At the moment, differences in therapeutic administration, such as the route and infusion duration, and side effects are the primary clinical features distinguishing these therapeutics in the early phase clinical trials. All were generally well-tolerated in phase 1 studies with headaches from rozanolixizumab being the most potentially limiting AE identified to date. In the short term studies to date, no serious infections were observed. The ongoing phase 2 and phase 3 programs will undoubtedly add critical information to our understanding of these therapies and their distinguishing features.

Discussion and Conclusions

Preliminary results of the completed rozanolixizumab and efgartigimod phase 2 trials suggest proof of concept for IgG lowering strategies to treat MG. The ongoing phase 2 and phase 3 trials will provide additional needed efficacy and safety data, though the long term safety profile of >70% reductions in total plasma IgG levels will not be available in the near term. Of particular interest is the risk of hypogammaglobulinemia associated infections in patients with MG who are typically receiving chronic immunosuppressive agents. Determination of dosing and the degree of IgG lowering needed for chronic therapy are essential and the nipocalimab phase 2 program, which has four active dosing arms, should provide important data in that regard. Immunogenicity is also uncertain, but preliminary results suggest low immunogenic potential for all of the therapeutics in development for MG.

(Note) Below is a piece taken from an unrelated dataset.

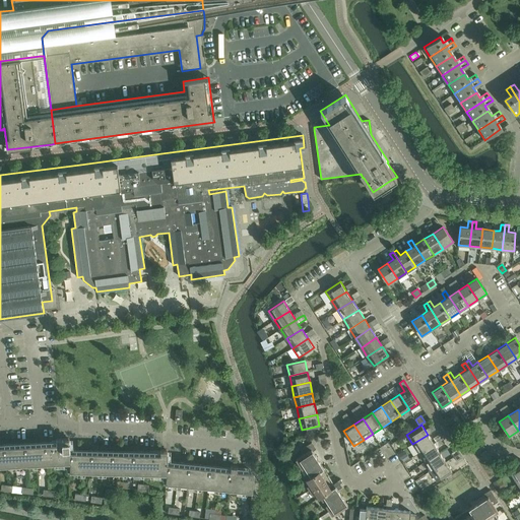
[(428,435),(412,444),(418,453),(434,444),(428,435)]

If the efficacy and safety of anti-FcRn therapeutics are confirmed in pivotal trials, this class of therapy may be able to address limitations of the existing rapidly acting treatments, plasma derived immunoglobulins and TPE, which include limited supply/availability (IVIg), prolonged treatment durations (TPE/IVIg), large infusion volumes (IVIg), and adverse effects. In addition, clinicians will be very interested in comparative trial data for FcRn targeted therapeutics and TPE/IVIg for the inpatient treatment of MG, which is the setting where IgG lowering is presently used most commonly and which has not been studied to date. Multiple ongoing clinical trials with FcRn antibodies and complement therapeutics in MG patients have predictably established that there are a limited number of patients available for traditional clinical trials (37). How this competition for clinical sites and eligible patients will play out in future clinical trials remains to be seen. When viewed from the broader context of emerging therapeutics for MG, targeted combination therapies with distinct and complementary mechanisms, such as FcRn targeted therapies in combination with complement therapeutics, should be studied to determine whether they provide additional efficacy with favorable safety over existing regimens.

Author Contributions

JG and KG wrote and revised the manuscript.

Conflict of Interest

JG has served as a consultant for companies developing therapies described in the manuscript, served as an investigator for FcRn clinical trials in MG sponsored by Momenta and UCB, and served as DSMB member for Argenx. The remaining author declares that the research was conducted in the absence of any commercial or financial relationships that could be construed as a potential conflict of interest. The handling Editor declared a past co-authorship with one of the authors JG.